Naquele dia fui encucada para mansão de Roberto, todos os meus pensamentos norteavam Alice e por alguns instantes estive à sombra dela, tal qual os tantos outros admiradores. Roberto, inteligente, se apercebeu e foi logo questionar minha ansiedade, até quis mentir para ele, mas jurei-lhe lealdade diante do altar e quis manter minha lealdade até diante daquele fato. Ele, nervoso, andou frenético. Eu a observava.

-Peço perdão, esposo.

- Pedes agora, mas sempre voltas atrás. Falavas tanto que Alice a incomodava, mas sempre fazes questão de atrair a presença dela.

-Prometo não retomar essa conversa. Abolirei esse nome de nossa vida.

-Não! Agora me acompanhe e a levarei até o túmulo de Alice. -Ali, eu entrei num misto de medo e esperança de esquecer totalmente a existência daquela mulher, mas Roberto foi subindo as escadas e aquilo me paralisou. - Não íamos ao túmulo? -indaguei ele, crendo que ele havia por alguma circunstância ter esquecido. -Apenas me siga. Siga! - Disse ele convicto. Cada passo nos degraus eram sentidos, minhas pernas bambas trazia à tona minha intensa compulsão em entender o que estava acontecendo, contudo jamais conseguiria imaginar nem em meus piores pesadelos com o que iria me deparar.

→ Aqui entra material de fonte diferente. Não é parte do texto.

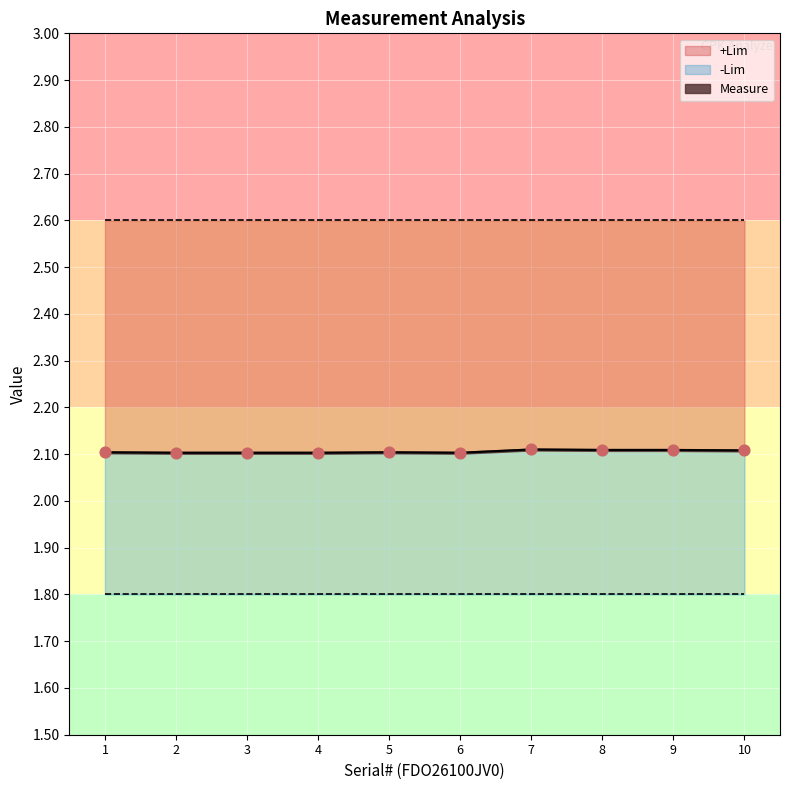

At how many categories does at least one series exceed 2?

10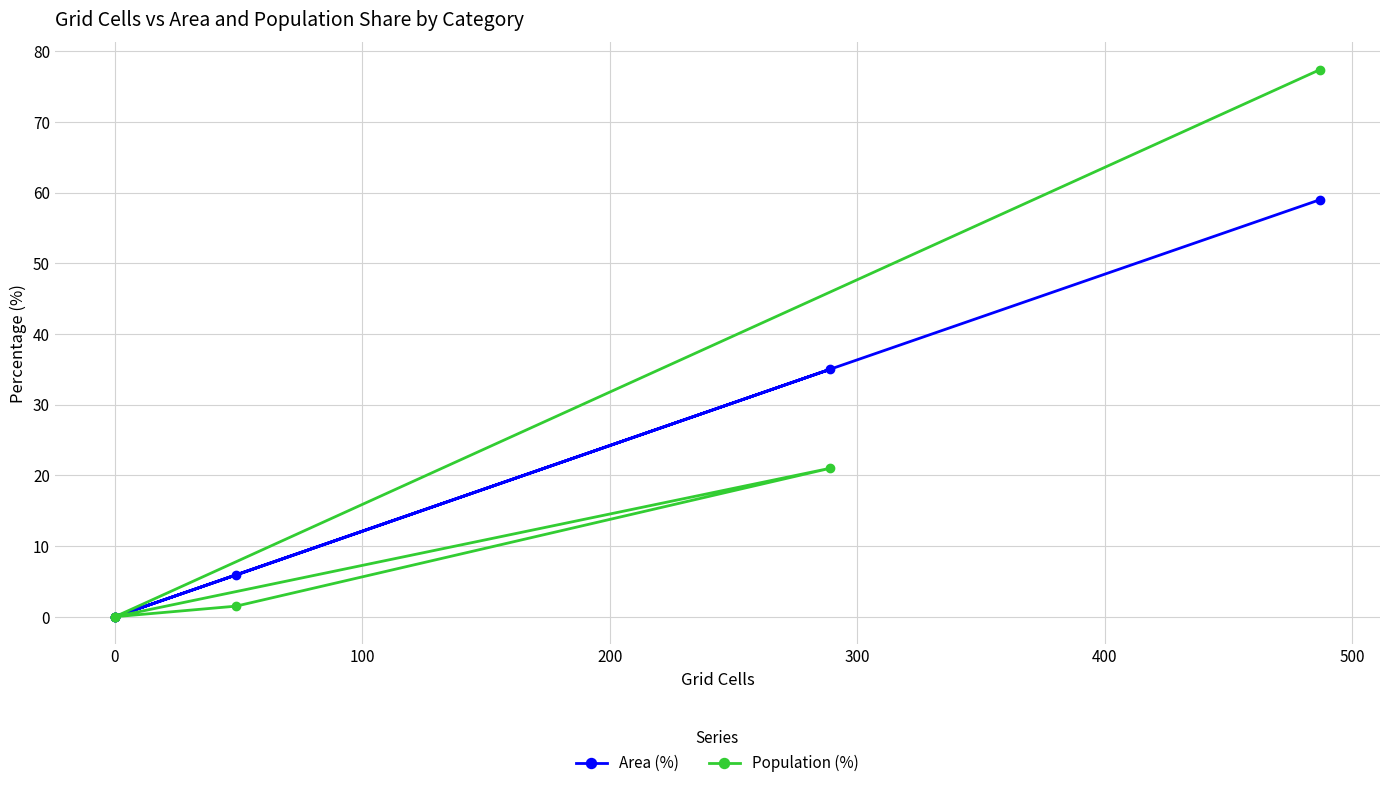

True or false: Area (%) has more than 0 interior local peaks.

True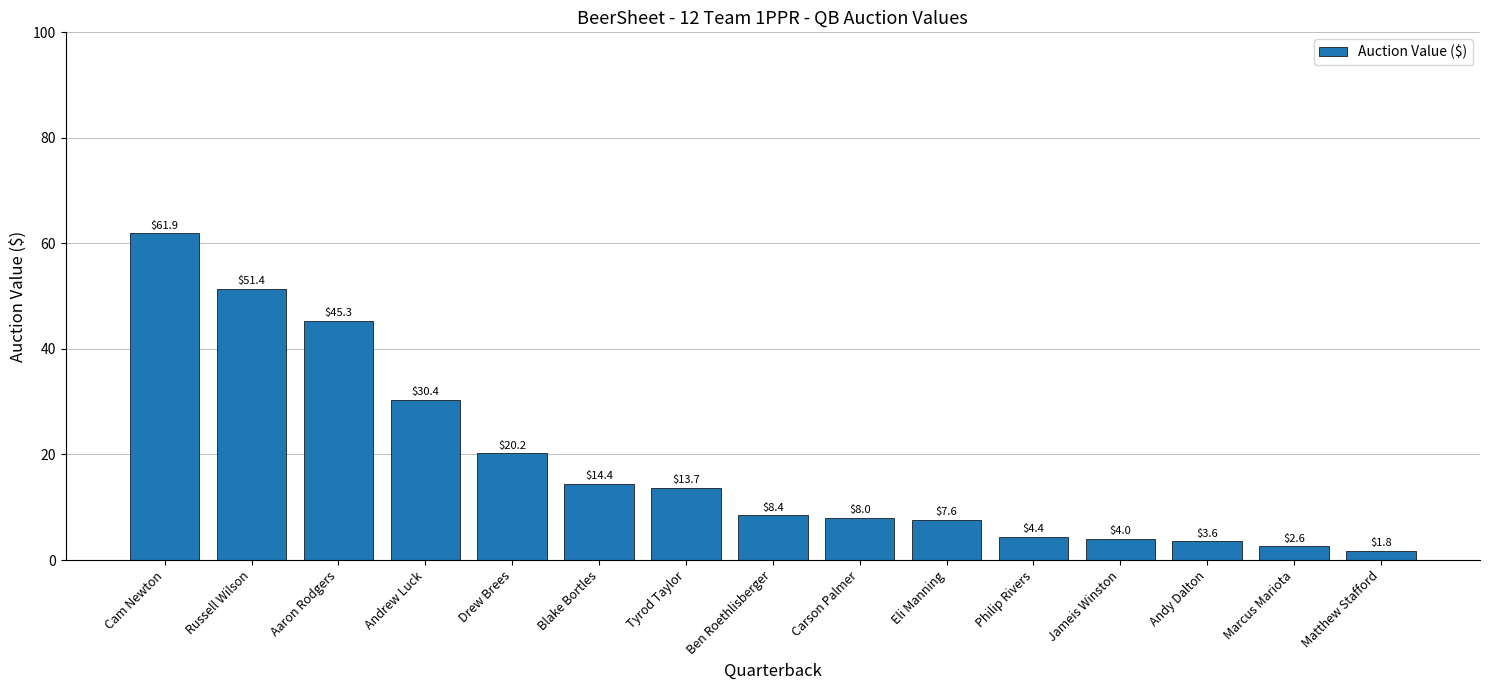

List the labels in order of value, smallest first.

Matthew Stafford, Marcus Mariota, Andy Dalton, Jameis Winston, Philip Rivers, Eli Manning, Carson Palmer, Ben Roethlisberger, Tyrod Taylor, Blake Bortles, Drew Brees, Andrew Luck, Aaron Rodgers, Russell Wilson, Cam Newton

-Veja! Aqui está o corpo de Alice. - Disse Roberto, momentos antes da minha vista escurecer.

***

Ao abrir os olhos na minha cama deitada, Doutor Moretti me encarando abriu um largo sorriso e Roberto a se lamentar ao pé da cama aproximou-se e me abraçou.

-Não te levarei lá novamente, meu amor. Eu prometo!

-O que houve comigo?

-Um leve desmaio. Se descansares bem, logo se recuperarás.

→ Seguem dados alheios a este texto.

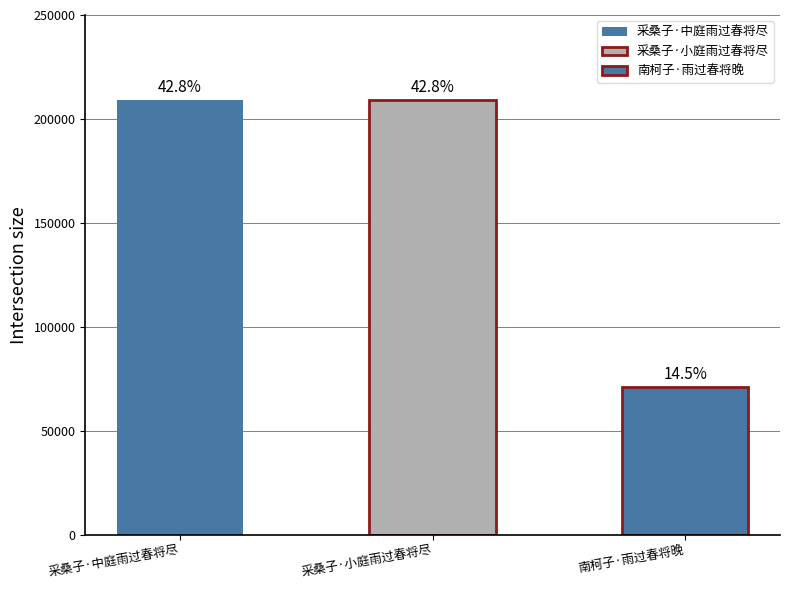

Read the value at 采桑子·中庭雨过春将尽.

208903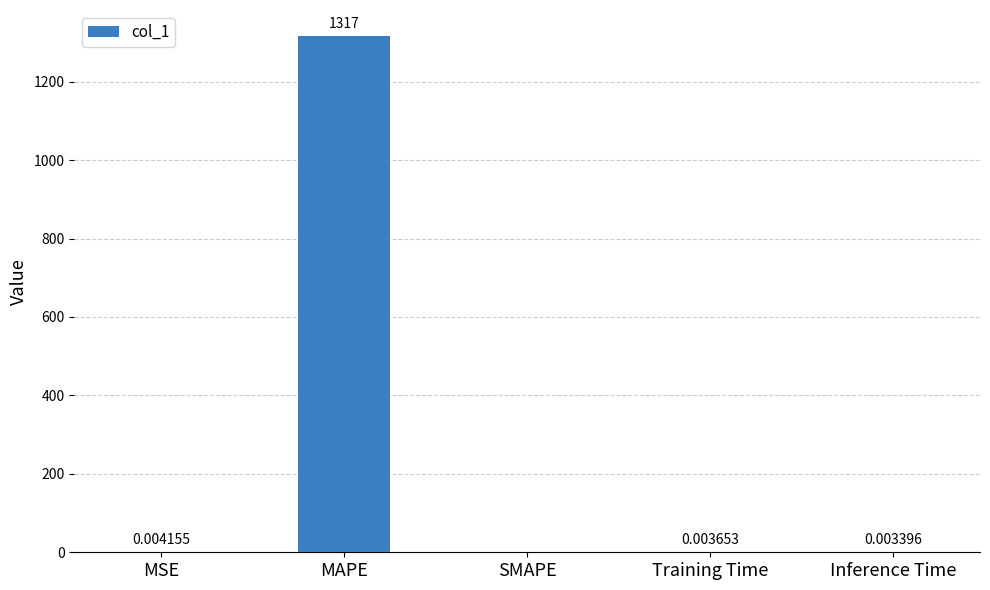

Between SMAPE and MAPE, which is larger?

MAPE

À partir daquele dia em diante os desmaios foram constantes, bastava-me lembrar do cadáver de Alice no sótão para que minha visão turbasse. Preocupado com minha saúde, Roberto me levou a fazenda de meus pais e por incrível que pareça me afeiçoei a Adélia, afeiçoamos tanto ao ponto de sermos confidente uma da outra.

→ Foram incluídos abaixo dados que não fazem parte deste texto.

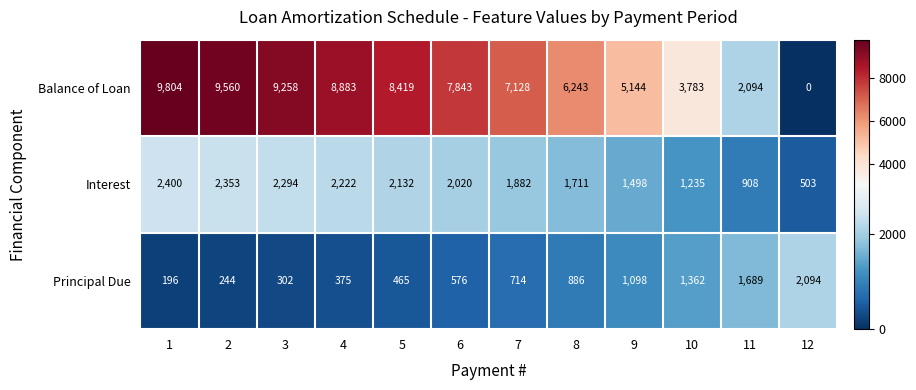

What is the approximate value of Interest at 5, to the nearest 50?

2150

-O que viste naquele sótão, Marina?

-Não quero falar sobre isso. Dá vertigem!

-O que é tão sombrio que te amedronta tanto?

-Imagina um corpo podre dentro de um caixão.

-Eles não fizeram isso. Fizeram?

-Disseram para os jornais que a enterrariam, mas preservaram o corpo dela. Eles a amam demais! Não há espaço pra mim naquela mansão, não desejo mais voltar.

-E o Roberto? O deixará?

-Esquecer será melhor. - O que eu não imaginava era que eu guardava uma lembrança eterna de Roberto em mim. Meses após todos os acontecidos descobri uma gestação, sim, estava gerando um filho de Roberto. Ao noticiar a ele, reatamos a união, mas custei em voltar a mansão. -Amas tanto a simplicidade, quero que nosso herdeiro seja criado no mais simples possível. -Ele acatou minha decisão e veio passar uns dias na fazenda, mas eu percebia o incômodo diante da simplória vida de fazendeiro. Roberto era um diplomata, um homem da cidade, ainda que quisesse me agradar, ele estava triste e eu decidi voltar a mansão com ele, e bastou pôr os dois pés ali para que eu pudesse sentir as dores do parto. O que era um movimento mútuo de felicidade para ambos rapidamente se tornou um desesperador pesadelo. Ao pegar a criança em meu colo para amamentar o observei fixamente e não o vi, ele era Alice, juro que era ela. Ela encarnou em meu filho. Eu pari Alice. Peguei ela em meus braços, por isso a matei. Não a queria. Vim fugir dela aqui, aqui eu consigo viver longe de tudo aquilo que me lembre ela, mas às vezes me olho no espelho e me sinto a própria Alice, e talvez eu seja ela. Qualquer um pode ser ela.



CONFISSÕES DE MARINA STEIN ANTES DE SER LEVADA PARA O SANATÓRIO DA DOCE PAZ NO INTERIOR DO RIO DE JANEIRO, 1925.